Lowest price bidding is inappropriate for professional services. When the client applies this strategy to unsuitable procurements, both the client and the providers lose. When the client is a government entity, we all lose because our taxes are being wasted on inefficient and possibly unsafe and unneeded, low-value services.
Generally, as price is pushed downward, performance risk goes up. At the end of the day, the lowest bidder’s reputation suffers, their fiscal health is probably hurt because of low or negative profitability, and the client is criticized for cost and schedule overruns and for failing to manage their program correctly. In the end, everyone loses, and the initial satisfaction of saving a few thousand bucks is often overshadowed by the burden of poor contractor performance.
When clients use qualifications-based selection (QBS) or best-value procurements (where price is not a consideration until after the most qualified firms have been identified), they recognize that there is value in non-cost factors such as public safety, public welfare, technical approach, management plan, and past performance. These tradeoffs give the client the latitude to award a contract to other than the lowest-priced provider because of that added value.
The Brooks Law, adopted by Congress in 1972, was amended in 1989 to add that qualifications-based selection procedures apply to the professional services of surveying and mapping. QBS is simple.
How to Use QBS
- Write the RFP clearly, setting minimum selection criteria.
- Select the most qualified firm.
- Define the scope of services that optimizes value to all stakeholders.

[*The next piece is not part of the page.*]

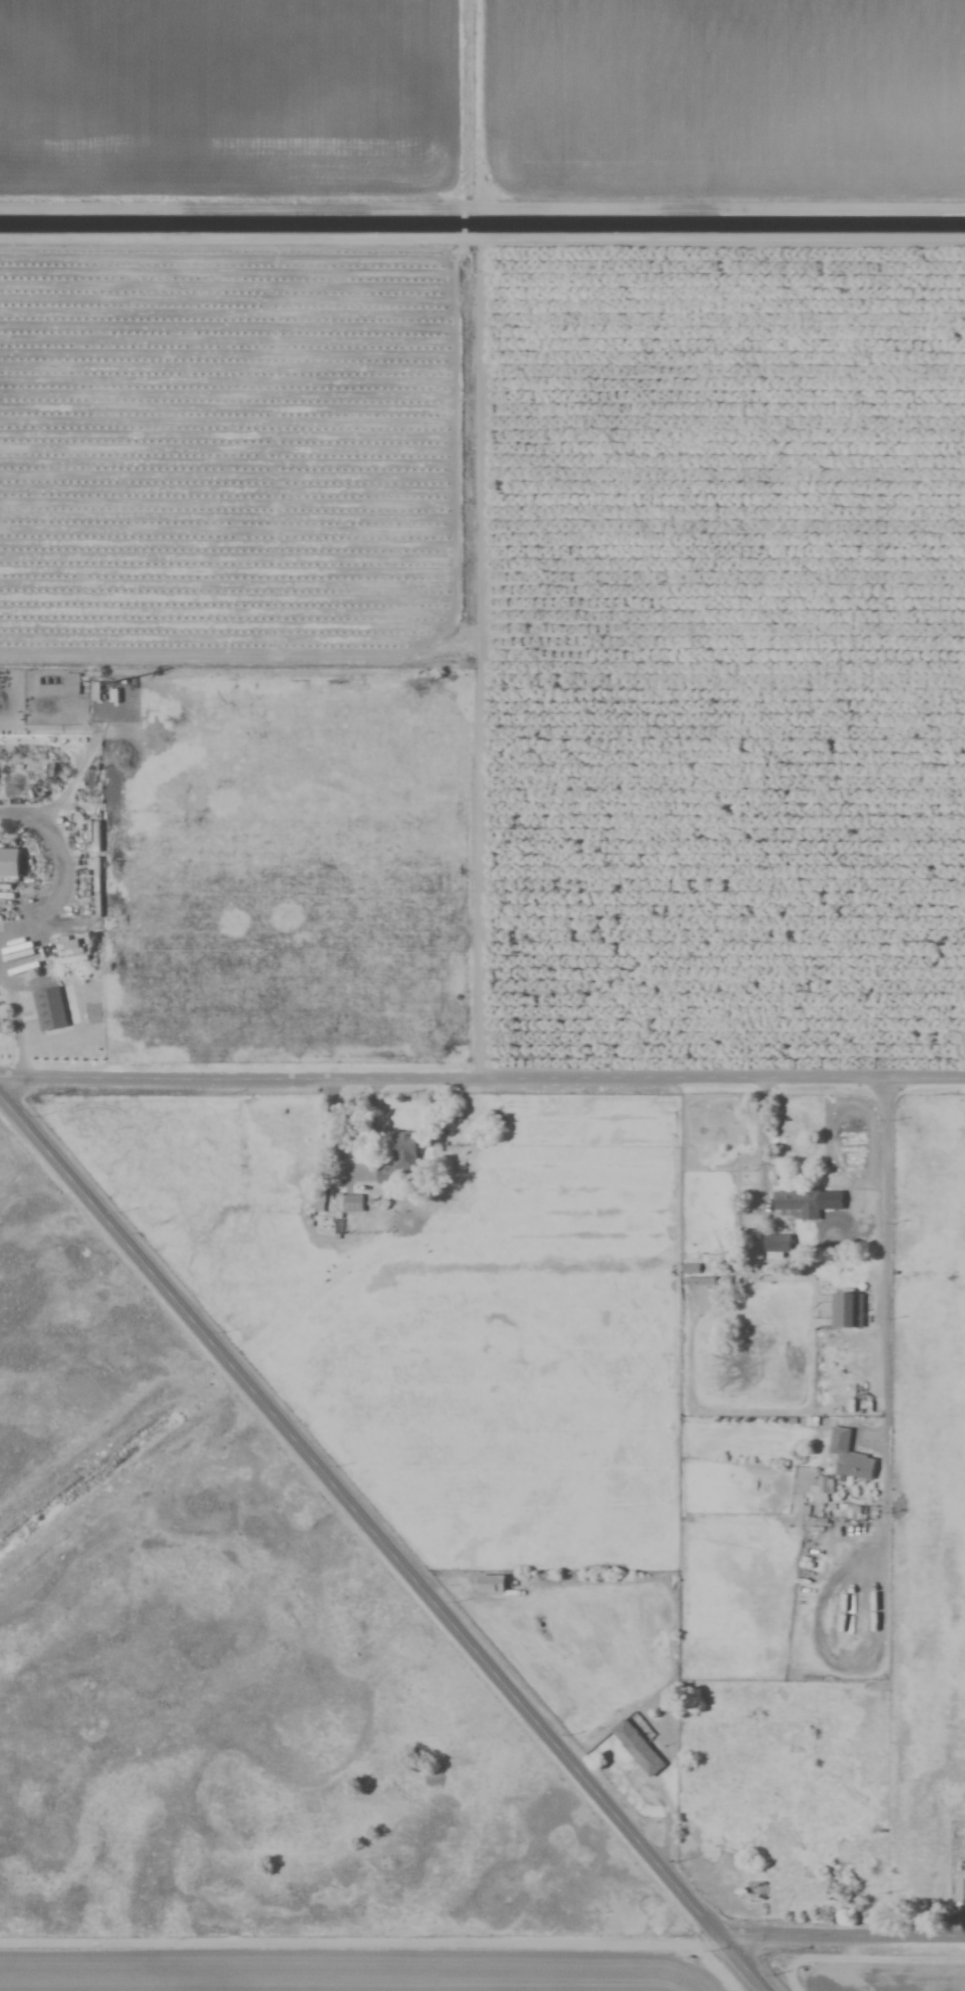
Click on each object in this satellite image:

- Negotiate the price with the most qualified provider.
- Retain the geospatial firm.
If an acceptable price cannot be negotiated with your first pick, move on to the second most qualified firm. The beauty of this contracting approach is that the second and third firms on the list are both qualified. The good specifications and project approach devised in consultation with the experts have minimized (not eliminated) the risk that the client will get an unqualified firm or sub-standard performance.
As you procure professional geospatial services for 2014, be smart. Get the best deal with the most value for your stakeholders. The contracts with the most value are seldom found among the bottom feeders. Professional services should not be contracted as if they were simple widgets. Unlike widgets, every geospatial project is unique and requires sophisticated technology and the seasoned judgment of professionals to balance a thousand factors. Find the best value for your projects by writing solicitations clearly and selecting firms based on qualifications, not price.
Sample Unhelpful Requests
“A USGS camera calibration report, no more than three years old…”
Modern cameras don’t have USGS calibration reports.
“Spot elevations will be complete and accurate.”
How precisely is this measured? To what standard?
“Flight acquisition must occur between 10am and 2pm … and be acquired with a minimum of 30 degree sun angle.”
Just specify the sun angle. The provider will ensure it is collected correctly.